I laid low for awhile. I finally adjusted to the medication, and I registered again and got a better tutor. I worked very hard day and night to get through college algebra again with a better grade. I had an “A “ average at the end of the course, I go to take the final which I studied for really hard and then I took the test fairly confident that I would do well. It was the same exact test. I knew how to do most of it. There were a couple of problems that I tried to do but I know I messed up. I reluctantly turned in my test. Then I go home and wait….. And I’m still waiting. I check the web page every hour to see if the instructor has graded the test yet. I sit with baited breath (what does that mean anyway?). Well here it is –I "Asked Jeeves"… Posted by James Briggs on January 18, 2003 at 17:51:35:
In Reply to: Re: Bated breath posted by R. Berg on January 18, 2003 at 17:36:24:
:: Would like to know The meaning of the phrase Waiting with baited breath??
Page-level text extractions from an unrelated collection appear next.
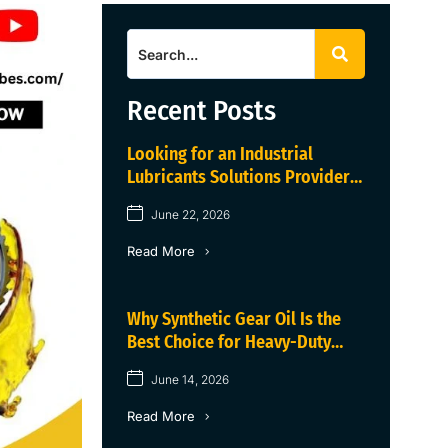
Recent Posts
Looking for an Industrial
Lubricants Solutions Provider
in Haryana?
June 22, 2026
Read More
Why Synthetic Gear Oil Is the
Best Choice for Heavy-Duty
Industrial Gearboxes
June 14, 2026
Read More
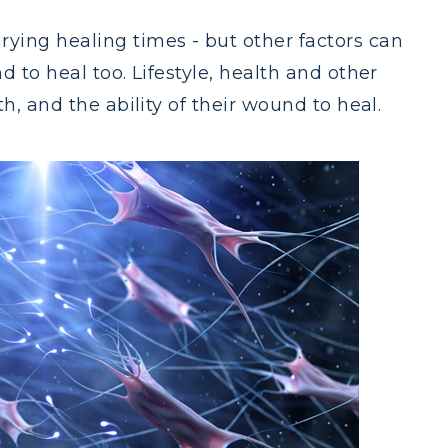
ying healing times - but other factors can
d to heal too. Lifestyle, health and other
h, and the ability of their wound to heal.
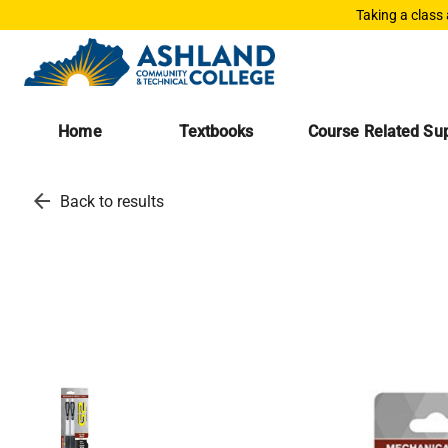
Taking a class
Home
Textbooks
Course Related Sup
arrow_back
Back to results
: It's "bated breath." It means waiting while holding your breath; compare the popular saying "Don't hold your breath," used when the wait for something is expected to be long and, more likely, the thing may never come. "Bate" means "to lessen the force of; moderate" and is related to "abate" (American Heritage Dictionary).
This use of 'bated' is about the only example left in the English language; 'abate' is much more common. Both words come from the Old French "abatre", to "beat down" or "fell".
...If I get less than a 70 on the final it doesn’t matter what I got the rest of term, I still get a “D”and I have to take it over again. Waiting, waiting, waiting…still nothing. I guess it’s time to abate.